Overall, tumor-related mortality was 24% (7/29 patients). At 1 year, Kaplan-Meier freedom from recurrence was 83% (95% confidence interval [CI], 70% - 96%). At 5 years, it was 74% (95% CI, 59% - 89%). For patients with no evidence of disease, median follow-up was 4.6 years (interquartile range, 3.1 - 9.5 years). Multivariate Cox regression showed that factors independently associated with tumor-related death were older age, high mitotic rate, and necrosis (all P < .01). Tumor recurrence was predicted by high mitotic rate (P < .01) and necrosis (P < .05). In receiver-operating characteristic curve analysis, mitotic rate and necrosis combined had an area under the curve of 0.95 (95% CI, 0.87 - 1.00; P = .002).

"Our analysis suggests that risk factors for recurrence and death include older age and tumors with high mitotic rate and necrosis.

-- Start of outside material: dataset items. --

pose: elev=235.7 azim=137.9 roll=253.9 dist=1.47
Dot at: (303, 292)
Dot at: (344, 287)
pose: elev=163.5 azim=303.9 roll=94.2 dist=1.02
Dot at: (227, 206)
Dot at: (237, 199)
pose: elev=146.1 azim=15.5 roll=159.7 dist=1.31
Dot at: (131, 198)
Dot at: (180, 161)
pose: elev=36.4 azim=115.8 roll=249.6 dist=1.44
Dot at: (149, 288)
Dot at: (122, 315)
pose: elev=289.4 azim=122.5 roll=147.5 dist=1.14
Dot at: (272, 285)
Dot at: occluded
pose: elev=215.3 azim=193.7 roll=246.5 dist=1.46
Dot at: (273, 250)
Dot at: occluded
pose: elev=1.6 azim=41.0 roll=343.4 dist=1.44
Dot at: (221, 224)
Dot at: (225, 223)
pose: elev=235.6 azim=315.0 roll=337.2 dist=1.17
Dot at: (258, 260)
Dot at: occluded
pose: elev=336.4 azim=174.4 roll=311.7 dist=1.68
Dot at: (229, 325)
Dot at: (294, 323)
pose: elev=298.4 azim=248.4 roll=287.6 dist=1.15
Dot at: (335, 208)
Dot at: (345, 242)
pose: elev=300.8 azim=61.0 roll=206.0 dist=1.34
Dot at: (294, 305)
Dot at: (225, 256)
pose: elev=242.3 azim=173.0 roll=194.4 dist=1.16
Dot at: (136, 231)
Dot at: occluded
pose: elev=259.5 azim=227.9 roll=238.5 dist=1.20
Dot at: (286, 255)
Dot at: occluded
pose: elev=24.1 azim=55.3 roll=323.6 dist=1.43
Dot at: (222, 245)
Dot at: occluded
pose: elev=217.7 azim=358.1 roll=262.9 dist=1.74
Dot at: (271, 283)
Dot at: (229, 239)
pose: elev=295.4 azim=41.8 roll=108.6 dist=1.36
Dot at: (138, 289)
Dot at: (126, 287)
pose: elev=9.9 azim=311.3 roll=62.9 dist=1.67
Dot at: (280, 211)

Therefore, patients with these factors may warrant adjuvant chemotherapy, even in the absence of advanced disease," the researchers wrote in the abstract.

"Even with tumors that are localized to the adrenal gland, which we would think would be resectionable by surgery or curable by resection, we're seeing those tumors also behave as malignant. Without adjuvant therapy, these patients with bad tumor characteristics developed recurrence and died from this disease," Dr. Klein told Medscape Medical News.

The difference in predictably between adult and pediatric tumors may be attributable to different cell types responsible for the tumor's origin. "With adults, we think it's probably an epithelial cell precursor, whereas perhaps in pediatric [cases,] it's an embryonic cell origin," Dr. Klein said.

He added that there are prospective trials now being conducted to identify chemotherapy regimens that will be most effective in treating pediatric adrenal cortical tumors.

One conference attendee specifically noted that the 4 patients whose tumors had spread locally had only a 50% survival rate. "That confirms for us that the quality of the surgical resection is critical in the outcome for the patient, and it predicts recurrence or lack thereof," said Andrea Hayes-Jordan, MD, director of pediatric surgery at MD Anderson Cancer Center, in Houston, Texas. "If, for whatever reason, the surgeon cannot remove all of the tumor, then the survival was much worse. That suggests that the surgeon should be aggressive in trying to remove the entire tumor."

Dr. Klein and Dr. Hayes-Jordan have disclosed no relevant financial relationships.

American Academy of Pediatrics 2010 National Conference and Exhibition: Abstract 11217. Presented October 2, 2010.